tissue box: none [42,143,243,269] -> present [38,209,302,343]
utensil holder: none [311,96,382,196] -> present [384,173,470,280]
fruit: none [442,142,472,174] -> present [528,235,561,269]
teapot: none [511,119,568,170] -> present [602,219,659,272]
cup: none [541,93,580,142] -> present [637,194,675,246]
* * *
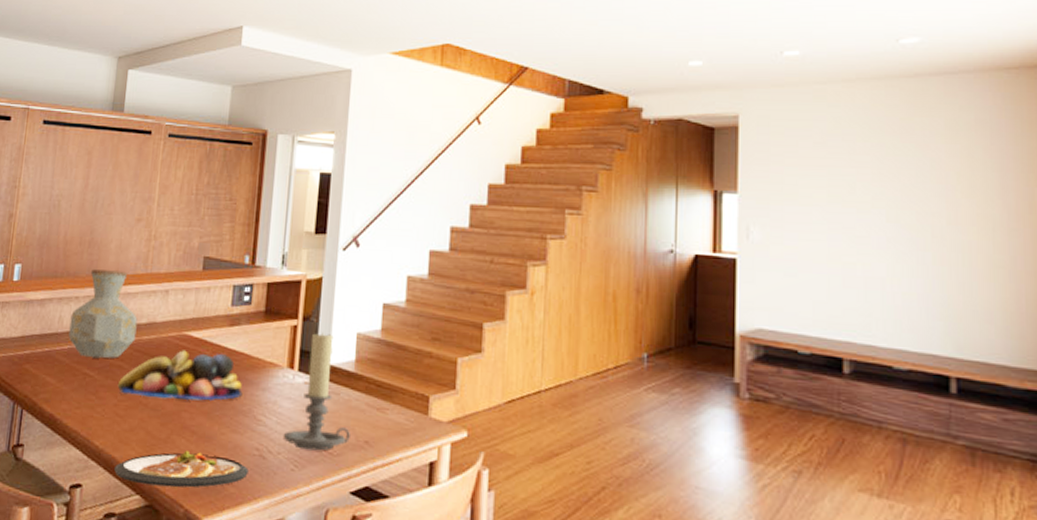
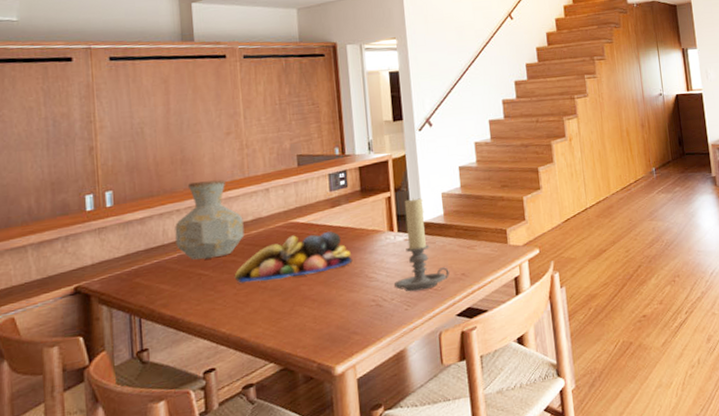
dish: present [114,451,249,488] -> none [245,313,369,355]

Exercise requirements: Word for word, restate the lines of the data above that fall between the line holding "teapot: none [511,119,568,170]" and the line holding "cup: none [541,93,580,142]", inclusive, and no other lines.

Output of the task:
teapot: none [511,119,568,170] -> present [602,219,659,272]
cup: none [541,93,580,142] -> present [637,194,675,246]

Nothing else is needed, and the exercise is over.